**ACTION ITEM**
In the forum exchange about a bee below, what was the store selling that the writer had never seen before?

**DOCUMENT PASSAGE**

  • Greetings.

    So I play guitar a lot in my living room and I noticed as I was doing so one day a bee was hovering outside my open window in the sun, flew away, then would occasion to make a return flight by the window and hover more for a bit. I thought to myself, that is interesting, so I surmised bees can then `detect` harmonious sound waves that they enjoy.

    So today I walked outside and the same large bumble zipped on by me and stored herself in my concrete wall right outside my doorsteps. Also, the other day I was at a particularly nice store that just happens to be selling full honeycombs with the wax and all. (1st time I’ve ever seen that). Of course, I had to have them, not only for the honey but also for the design elements that are so intriguing. Now to my question. Will she enjoy it as well if I leak some honey out by her hidey-hole? If not, what would be good for her. Thanks… ….:^.)

    • David,

      A few things, here. Is the hidey-hole in your wall the entrance to a big cavity, or is it just big enough for one bee? If it only fits one bee, it’s not a bumble.

**RECORD SET**
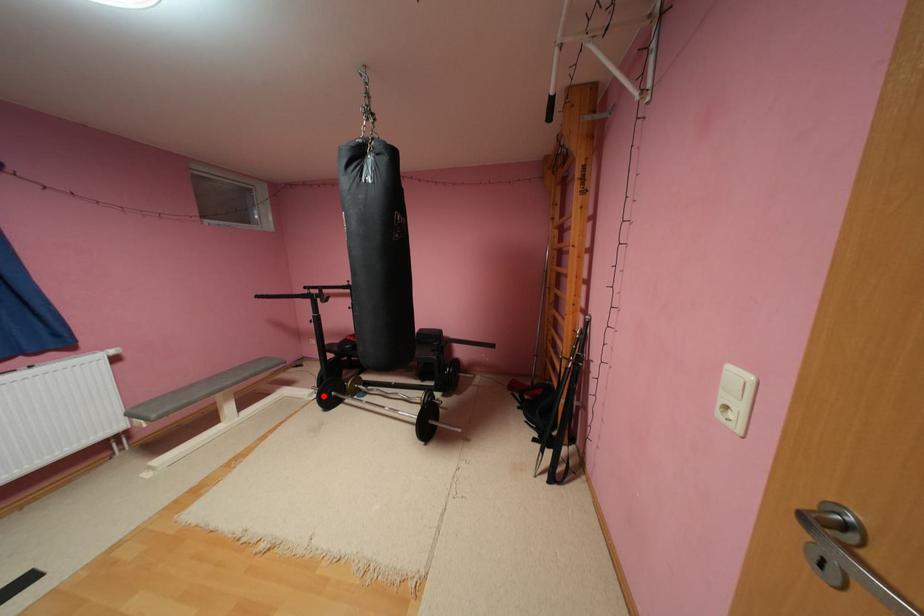
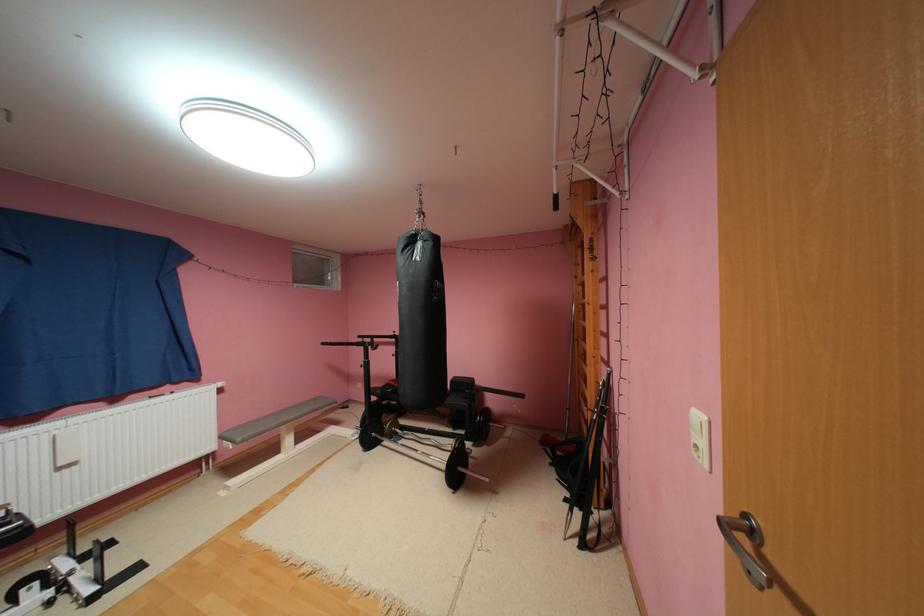
Locate, in the second image, the point that corresponds to the highlighted location in the first image.

(366, 436)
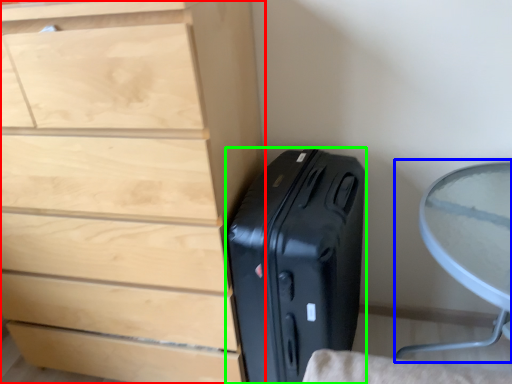
Question: Based on their relative distances, which object is farther from chest of drawers (highlighted by a red box)? Choose from round table (highlighted by a blue box) and suitcase (highlighted by a green box).

Choices:
 (A) round table
 (B) suitcase

Answer: (A)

**RESULT BELOW**
Full honeycombs with the wax and all.